Ingredients
Equipment
Method
- Preheat grill to medium-high heat, about 400°F. Oil the grates lightly with a paper towel dipped in vegetable oil held with tongs.
- Pat steak dry. Rub with olive oil and season with cumin, garlic powder, salt, and pepper. Let rest at room temperature while grill preheats.
- Place husked corn directly on grill grates. Cook for 8 to 10 minutes, turning every 2 to 3 minutes, until kernels are tender and charred in spots on multiple sides.
- Place steak on the hottest part of the grill. Cook 3 to 4 minutes per side for medium-rare (130°F internal temperature). Remove to a cutting board and rest uncovered for 10 minutes.
- Cut corn kernels off the cob into a bowl. Add mayonnaise, sour cream, lime juice, lime zest, chili powder, cilantro, and half the cotija. Stir to combine. Taste and adjust seasoning.
- Place tortillas on grill grates for 30 seconds per side until warm and lightly charred. Keep stacked in a towel to stay warm.
- Slice steak against the grain into thin bite-sized strips.

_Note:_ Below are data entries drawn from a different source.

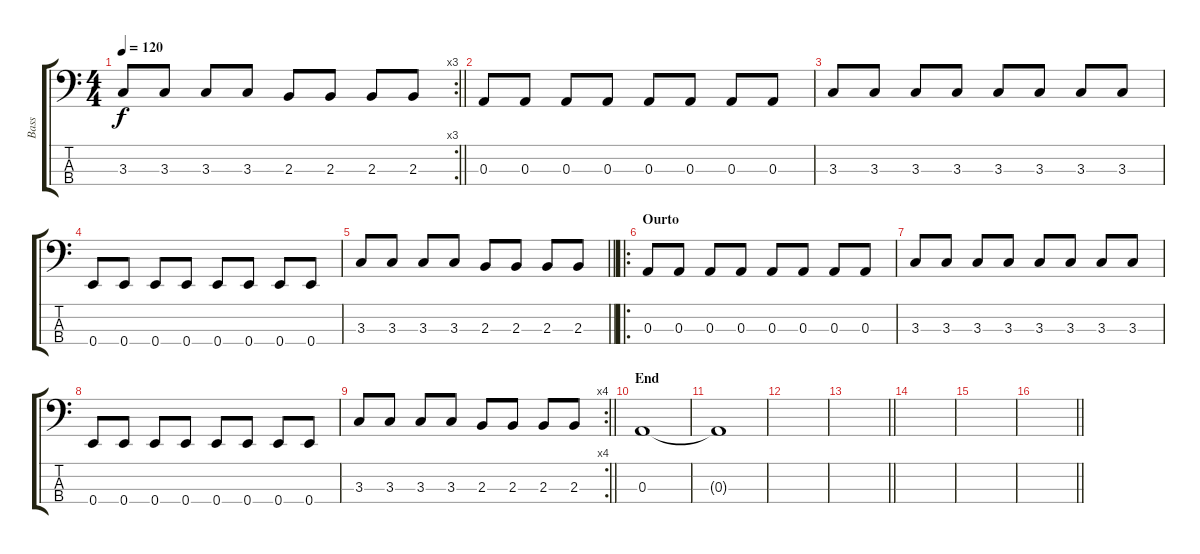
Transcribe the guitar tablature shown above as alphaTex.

\track ("Bass" "Bass") {instrument electricbassfinger}
\staff {score tabs}
\tuning (G2 D2 A1 E1) {hide}
\rc 3
\ts (4 4)
\tempo 120
\clef f4
\barLineRight lightlight
\ks c
3.3.8{dy f} 3.3.8 3.3.8 3.3.8 2.3.8 2.3.8 2.3.8 2.3.8 |
0.3.8 0.3.8 0.3.8 0.3.8 0.3.8 0.3.8 0.3.8 0.3.8 |
3.3.8 3.3.8 3.3.8 3.3.8 3.3.8 3.3.8 3.3.8 3.3.8 |
0.4.8 0.4.8 0.4.8 0.4.8 0.4.8 0.4.8 0.4.8 0.4.8 |
\barLineRight lightlight
3.3.8 3.3.8 3.3.8 3.3.8 2.3.8 2.3.8 2.3.8 2.3.8 |
\ro
\section ("" "Ourto")
0.3.8 0.3.8 0.3.8 0.3.8 0.3.8 0.3.8 0.3.8 0.3.8 |
3.3.8 3.3.8 3.3.8 3.3.8 3.3.8 3.3.8 3.3.8 3.3.8 |
0.4.8 0.4.8 0.4.8 0.4.8 0.4.8 0.4.8 0.4.8 0.4.8 |
\rc 4
\barLineRight lightlight
3.3.8 3.3.8 3.3.8 3.3.8 2.3.8 2.3.8 2.3.8 2.3.8 |
\section ("" "End")
0.3.1 |
0.3{t}.1 |
|
\barLineRight lightlight
|
|
|
\barLineRight lightlight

- Layer steak strips into each tortilla. Top with a generous spoonful of elote mixture and a pinch of remaining cotija. Serve with lime wedges.
Notes
Storage: Store steak and elote mixture separately in airtight containers for up to 3 days. Reheat steak slices in a hot skillet for 60 to 90 seconds per side rather than microwaving. Elote mixture can be made up to 24 hours ahead; stir and add fresh lime before serving. Off-season corn: char frozen or canned corn in a hot cast iron skillet with oil. For leaner elote, replace mayo and sour cream with plain nonfat Greek yogurt. Slicing against the grain is essential for tender steak; look for visible parallel lines in the meat and cut perpendicular to them.